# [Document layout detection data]

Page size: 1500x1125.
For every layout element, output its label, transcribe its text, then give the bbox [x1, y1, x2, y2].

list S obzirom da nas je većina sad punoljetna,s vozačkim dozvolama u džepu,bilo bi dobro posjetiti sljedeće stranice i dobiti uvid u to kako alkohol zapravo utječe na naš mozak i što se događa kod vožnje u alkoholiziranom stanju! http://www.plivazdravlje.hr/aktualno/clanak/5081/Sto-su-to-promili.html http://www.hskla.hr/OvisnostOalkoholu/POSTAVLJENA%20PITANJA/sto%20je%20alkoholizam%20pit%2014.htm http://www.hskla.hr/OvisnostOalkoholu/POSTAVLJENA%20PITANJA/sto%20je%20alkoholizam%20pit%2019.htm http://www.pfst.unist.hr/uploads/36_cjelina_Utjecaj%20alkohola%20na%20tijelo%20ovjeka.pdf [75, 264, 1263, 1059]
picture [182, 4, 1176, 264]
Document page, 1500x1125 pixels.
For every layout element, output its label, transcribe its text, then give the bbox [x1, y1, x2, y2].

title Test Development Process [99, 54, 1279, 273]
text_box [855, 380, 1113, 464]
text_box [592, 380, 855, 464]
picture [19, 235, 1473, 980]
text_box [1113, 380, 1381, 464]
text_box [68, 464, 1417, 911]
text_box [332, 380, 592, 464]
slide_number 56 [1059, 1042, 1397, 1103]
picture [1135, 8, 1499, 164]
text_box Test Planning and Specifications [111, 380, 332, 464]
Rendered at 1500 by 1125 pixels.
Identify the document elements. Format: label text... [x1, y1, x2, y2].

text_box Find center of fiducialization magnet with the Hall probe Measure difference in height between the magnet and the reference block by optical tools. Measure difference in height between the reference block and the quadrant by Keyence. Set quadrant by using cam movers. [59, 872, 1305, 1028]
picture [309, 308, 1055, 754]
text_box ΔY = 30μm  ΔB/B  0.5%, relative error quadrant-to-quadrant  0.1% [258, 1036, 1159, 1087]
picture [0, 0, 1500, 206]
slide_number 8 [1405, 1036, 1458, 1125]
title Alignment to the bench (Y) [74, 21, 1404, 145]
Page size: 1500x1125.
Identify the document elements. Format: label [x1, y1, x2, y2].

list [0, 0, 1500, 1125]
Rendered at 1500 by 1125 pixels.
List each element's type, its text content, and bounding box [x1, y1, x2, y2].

# [Written task]
So that nothing is lost, please repeat all of the entries exactly.

# [Exercise solution]
Page size: 1500x1125.
For every layout element, output its label, transcribe its text, then give the bbox [x1, y1, x2, y2].

list S obzirom da nas je većina sad punoljetna,s vozačkim dozvolama u džepu,bilo bi dobro posjetiti sljedeće stranice i dobiti uvid u to kako alkohol zapravo utječe na naš mozak i što se događa kod vožnje u alkoholiziranom stanju! http://www.plivazdravlje.hr/aktualno/clanak/5081/Sto-su-to-promili.html http://www.hskla.hr/OvisnostOalkoholu/POSTAVLJENA%20PITANJA/sto%20je%20alkoholizam%20pit%2014.htm http://www.hskla.hr/OvisnostOalkoholu/POSTAVLJENA%20PITANJA/sto%20je%20alkoholizam%20pit%2019.htm http://www.pfst.unist.hr/uploads/36_cjelina_Utjecaj%20alkohola%20na%20tijelo%20ovjeka.pdf [75, 264, 1263, 1059]
picture [182, 4, 1176, 264]
Document page, 1500x1125 pixels.
For every layout element, output its label, transcribe its text, then give the bbox [x1, y1, x2, y2].

title Test Development Process [99, 54, 1279, 273]
text_box [855, 380, 1113, 464]
text_box [592, 380, 855, 464]
picture [19, 235, 1473, 980]
text_box [1113, 380, 1381, 464]
text_box [68, 464, 1417, 911]
text_box [332, 380, 592, 464]
slide_number 56 [1059, 1042, 1397, 1103]
picture [1135, 8, 1499, 164]
text_box Test Planning and Specifications [111, 380, 332, 464]
Rendered at 1500 by 1125 pixels.
Identify the document elements. Format: label text... [x1, y1, x2, y2].

text_box Find center of fiducialization magnet with the Hall probe Measure difference in height between the magnet and the reference block by optical tools. Measure difference in height between the reference block and the quadrant by Keyence. Set quadrant by using cam movers. [59, 872, 1305, 1028]
picture [309, 308, 1055, 754]
text_box ΔY = 30μm  ΔB/B  0.5%, relative error quadrant-to-quadrant  0.1% [258, 1036, 1159, 1087]
picture [0, 0, 1500, 206]
slide_number 8 [1405, 1036, 1458, 1125]
title Alignment to the bench (Y) [74, 21, 1404, 145]
Page size: 1500x1125.
Identify the document elements. Format: label [x1, y1, x2, y2].

list [0, 0, 1500, 1125]
Rendered at 1500 by 1125 pixels.
List each element's type, its text content, and bounding box [x1, y1, x2, y2].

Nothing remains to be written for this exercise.